Texte à analyser>
« J’ai eu de la chance, ça aurait pu être pire », déclare un étudiant de 22 ans victime d'une balle perdue le 20 décembre 2025 à Villeurbanne, dans le Rhône. En tant que victime accidentelle d'un conflit, il a été touché à la jambe. « L’onde de choc a fracturé mon fémur, mon genou est gonflé et j'ai une plaque que je devrais conserver longtemps », a-t-il confié au Progrès le 18 janvier dernier.
Trois semaines après l'incident, il se déplace avec des béquilles « sur de courtes distances ». De retour chez ses parents en Isère après cinq jours passés à l'hôpital, il reçoit l'aide de sa mère, infirmière. Cependant, il mentionne que « les premières semaines sous morphine étaient difficiles ».
« Je consulterai un psychologue »
Selon les médecins, le jeune homme devrait retrouver l'usage de ses jambes sans assistance d'ici fin mars, avec l'espoir de reprendre normalement d'ici l'été grâce à un programme de rééducation. Bien que son avenir académique au conservatoire soit temporairement mis entre parenthèses, il reste plein d'espoir.
Malgré son optimisme, il se sent mal à l'aise dans son ancien quartier, où l'incident a eu lieu. « Déménager devient impératif, et je prévois de consulter un psychologue pour mieux gérer cette épreuve », a-t-il ajouté.

Données à examiner>
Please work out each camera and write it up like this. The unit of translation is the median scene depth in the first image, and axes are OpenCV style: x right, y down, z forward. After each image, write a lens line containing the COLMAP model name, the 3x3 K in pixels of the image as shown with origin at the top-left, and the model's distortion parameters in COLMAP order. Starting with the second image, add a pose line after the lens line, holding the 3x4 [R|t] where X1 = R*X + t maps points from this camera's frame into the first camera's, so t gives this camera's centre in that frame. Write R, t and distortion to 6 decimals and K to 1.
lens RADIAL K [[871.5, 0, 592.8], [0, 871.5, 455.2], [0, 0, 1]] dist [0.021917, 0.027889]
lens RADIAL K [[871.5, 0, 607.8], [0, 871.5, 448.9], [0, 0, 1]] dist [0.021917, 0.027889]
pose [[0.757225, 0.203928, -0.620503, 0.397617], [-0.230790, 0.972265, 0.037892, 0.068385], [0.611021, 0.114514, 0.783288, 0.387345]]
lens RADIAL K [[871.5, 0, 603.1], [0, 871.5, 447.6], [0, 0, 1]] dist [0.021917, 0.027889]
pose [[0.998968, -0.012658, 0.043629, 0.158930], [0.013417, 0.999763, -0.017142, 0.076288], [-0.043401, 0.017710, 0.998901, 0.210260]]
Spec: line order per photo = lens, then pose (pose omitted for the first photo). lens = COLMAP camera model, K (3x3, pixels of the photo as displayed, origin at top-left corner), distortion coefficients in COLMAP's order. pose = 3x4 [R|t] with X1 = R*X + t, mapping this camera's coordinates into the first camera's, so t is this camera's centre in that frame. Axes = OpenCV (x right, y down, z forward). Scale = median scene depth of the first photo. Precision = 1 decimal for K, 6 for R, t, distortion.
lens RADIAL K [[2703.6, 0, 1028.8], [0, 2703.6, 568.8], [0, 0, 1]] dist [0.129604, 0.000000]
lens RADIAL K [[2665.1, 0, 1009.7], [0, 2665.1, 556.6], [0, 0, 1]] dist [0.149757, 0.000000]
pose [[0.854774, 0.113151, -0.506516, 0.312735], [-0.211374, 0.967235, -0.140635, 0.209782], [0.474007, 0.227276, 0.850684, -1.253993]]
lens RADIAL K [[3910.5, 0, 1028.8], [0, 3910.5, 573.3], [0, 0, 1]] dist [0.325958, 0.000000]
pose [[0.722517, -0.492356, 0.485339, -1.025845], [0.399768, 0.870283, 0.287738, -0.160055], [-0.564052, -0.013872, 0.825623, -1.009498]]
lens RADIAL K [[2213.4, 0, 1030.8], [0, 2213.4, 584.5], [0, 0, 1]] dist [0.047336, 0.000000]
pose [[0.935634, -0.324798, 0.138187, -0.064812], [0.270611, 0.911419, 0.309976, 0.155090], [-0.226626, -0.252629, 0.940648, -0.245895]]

Exercice 1> Quels noms propres de lieux géographiques le texte sur la balle perdue mentionne-t-il ? Citez-les tous.
Exercice 2> D'après le texte sur la balle perdue, combien de jours l'étudiant a-t-il passés à l'hôpital ?
Les enregistrements forment un ensemble à part, indépendant du texte.

Réponse 1> Villeurbanne, le Rhône, l'Isère

Réponse 2> Cinq jours.